By Katherine Simpson
Express Correspondent
For Paul Underhill, of Terra Firma Farms, the pandemic has been a blessing in disguise.
“My overall experience with this whole year is that on the farm everyone has been working really hard,” said Underhill. “We’ve been really busy all year, but everyone is really grateful to be busy.”
This is not to say that their year has been without hiccups or losses. Over the last 10 years, Terra Firma Farms had transitioned from primarily selling CSA subscriptions to supplying large company kitchens at Bay Area tech businesses like Airbnb.
“When COVID hit, the whole thing flipped,” Underhill said. “It was like back to the future.”
Within the first two weeks of the pandemic, the number of subscribers to the Farm’s CSA jumped from 600 to 1,000 as orders from the business and restaurant clients dried up entirely.
The change in customer base disrupted some of the planning process for the farm, however, as CSA customers require smaller quantities and greater variety of crops than cafeteria kitchens.
“When summer came around we had to walk away from some crops that we just couldn’t sell,” said Underhill. “Throughout the summer we were making decisions, like we have to plant this instead of this.”
It’s not just Terra Firma’s business that has been fortunate this year, they’ve faced relatively few interruptions to field work due to the pandemic as well. So far, they’ve had no COVID-19 infections in their staff of about 40.
“We were fully expecting at some point, and obviously it could still happen,” Underhill said.
But so far this year, the biggest impact on their business has been from the fires in August.
“We were sending people home at noon some of those days. A couple days we didn’t let people come to work because it was so smoky,” he said.
Bruce Rominger, who works to run the larger Rominger Brothers Farms, alongside his brother Rick, had a similar pandemic story. He said that although the initial adjustment to the new pandemic reality was “a blur,” they’ve been able to keep operations running fairly smoothly.
Out of their total staff, Rominger Brothers has had only two positive cases — one employee who contracted the virus at home gave it to a second staff member. Other than that, they’ve implemented a mandatory mask policy alongside temperature checks, but haven’t suffered any total shutdowns due to infections.
“We certainly had some employee meetings right away in March and talked about washing your hands,” he said. “Even to this day we’re reminding people, ‘Get your mask on, get your mask on.’”
Rominger said that the main cost of the pandemic so far has been in terms of efficiency and lost time from calling employees to informational meetings or requiring a single check-in location so employees can have their temperature taken before heading out to a field somewhere on their 6,500 acre farm.
“Basically what we read into [the state COVID regulations] is that it was an additional burden required of us to educate our workers,” said Rominger.
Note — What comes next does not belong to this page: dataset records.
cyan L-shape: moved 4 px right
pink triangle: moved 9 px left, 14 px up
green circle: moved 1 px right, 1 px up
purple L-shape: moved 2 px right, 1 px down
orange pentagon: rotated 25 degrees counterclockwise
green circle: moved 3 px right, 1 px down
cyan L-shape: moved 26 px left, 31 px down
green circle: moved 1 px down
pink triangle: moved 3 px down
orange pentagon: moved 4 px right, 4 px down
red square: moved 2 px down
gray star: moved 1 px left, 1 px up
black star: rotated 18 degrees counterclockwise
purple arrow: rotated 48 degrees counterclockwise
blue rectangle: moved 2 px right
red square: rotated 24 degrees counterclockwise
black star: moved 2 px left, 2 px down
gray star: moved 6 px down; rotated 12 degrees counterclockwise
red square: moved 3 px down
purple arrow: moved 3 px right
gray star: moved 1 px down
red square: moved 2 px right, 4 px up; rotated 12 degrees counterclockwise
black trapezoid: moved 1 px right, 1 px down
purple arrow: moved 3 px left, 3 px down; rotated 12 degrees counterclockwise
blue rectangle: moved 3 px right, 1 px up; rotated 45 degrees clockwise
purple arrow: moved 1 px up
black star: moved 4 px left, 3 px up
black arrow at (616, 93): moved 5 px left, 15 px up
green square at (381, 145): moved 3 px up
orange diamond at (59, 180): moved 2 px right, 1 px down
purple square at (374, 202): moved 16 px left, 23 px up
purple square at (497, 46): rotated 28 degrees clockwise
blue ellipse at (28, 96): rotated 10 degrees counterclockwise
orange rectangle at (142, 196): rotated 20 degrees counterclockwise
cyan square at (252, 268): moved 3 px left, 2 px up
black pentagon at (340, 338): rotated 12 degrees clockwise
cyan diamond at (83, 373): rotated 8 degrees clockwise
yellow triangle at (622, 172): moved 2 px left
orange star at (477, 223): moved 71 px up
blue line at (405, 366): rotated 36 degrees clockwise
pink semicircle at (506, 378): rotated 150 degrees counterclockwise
Underhill and Rominger both expressed concern about the potential of employees traveling for the upcoming holiday. Even with relatively few interruptions to work due to COVID so far, both men recognized that they aren’t out of the woods yet.
“Our whole business could get disrupted because we have a lot of extended families working on our farm,” said Underhill.
Terra Firma Farms cut its annual Christmas vacation down from two weeks to one week, since many employees said they wouldn’t be traveling home for Christmas anyway.
Both Underhill and Rominger felt uncertain about the future, particularly as vaccine distribution gets underway.
Although most of Rominger Brothers’ field workers have returned to Mexico for the winter, according to Rominger the months ahead will be critical.
“Starting in April or March we have to have our employees every day or crops die,” said Rominger.
He said that he hopes agricultural workers will be counted among the “essential” personnel who receive the vaccine soon after health care workers and employees of residential care facilities.
Vaccine or no vaccine, “we’re gonna have to come back to work either way,” said Rominger.
Similarly, Underhill is uncertain as to how Terra Firma Farms business may or may not evolve as the pandemic winds down. Some of his restaurant clients have gone out of business since March, and he knows that many of the cafeterias who used to buy their produce will be closed at least through the summer of 2021.
“I don’t want anybody to think I’m happy about the pandemic,” Underhill said. “We feel really lucky to be able to keep doing what we do.”